* **Supplied entries**:
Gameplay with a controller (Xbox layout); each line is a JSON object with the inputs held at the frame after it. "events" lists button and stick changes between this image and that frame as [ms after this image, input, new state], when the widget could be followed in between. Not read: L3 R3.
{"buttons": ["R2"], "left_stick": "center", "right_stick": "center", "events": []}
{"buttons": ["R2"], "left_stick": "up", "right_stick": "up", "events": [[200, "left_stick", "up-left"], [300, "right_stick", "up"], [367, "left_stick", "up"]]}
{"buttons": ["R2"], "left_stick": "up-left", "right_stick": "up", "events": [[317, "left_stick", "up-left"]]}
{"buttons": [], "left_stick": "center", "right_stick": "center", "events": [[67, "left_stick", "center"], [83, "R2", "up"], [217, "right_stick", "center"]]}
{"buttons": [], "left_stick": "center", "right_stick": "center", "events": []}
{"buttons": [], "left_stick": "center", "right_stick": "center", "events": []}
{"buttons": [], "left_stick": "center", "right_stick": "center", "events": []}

* **Exercise aim**: The whole of the data is to be copied out word for word.

* **Answer for the task**:
Gameplay with a controller (Xbox layout); each line is a JSON object with the inputs held at the frame after it. "events" lists button and stick changes between this image and that frame as [ms after this image, input, new state], when the widget could be followed in between. Not read: L3 R3.
{"buttons": ["R2"], "left_stick": "center", "right_stick": "center", "events": []}
{"buttons": ["R2"], "left_stick": "up", "right_stick": "up", "events": [[200, "left_stick", "up-left"], [300, "right_stick", "up"], [367, "left_stick", "up"]]}
{"buttons": ["R2"], "left_stick": "up-left", "right_stick": "up", "events": [[317, "left_stick", "up-left"]]}
{"buttons": [], "left_stick": "center", "right_stick": "center", "events": [[67, "left_stick", "center"], [83, "R2", "up"], [217, "right_stick", "center"]]}
{"buttons": [], "left_stick": "center", "right_stick": "center", "events": []}
{"buttons": [], "left_stick": "center", "right_stick": "center", "events": []}
{"buttons": [], "left_stick": "center", "right_stick": "center", "events": []}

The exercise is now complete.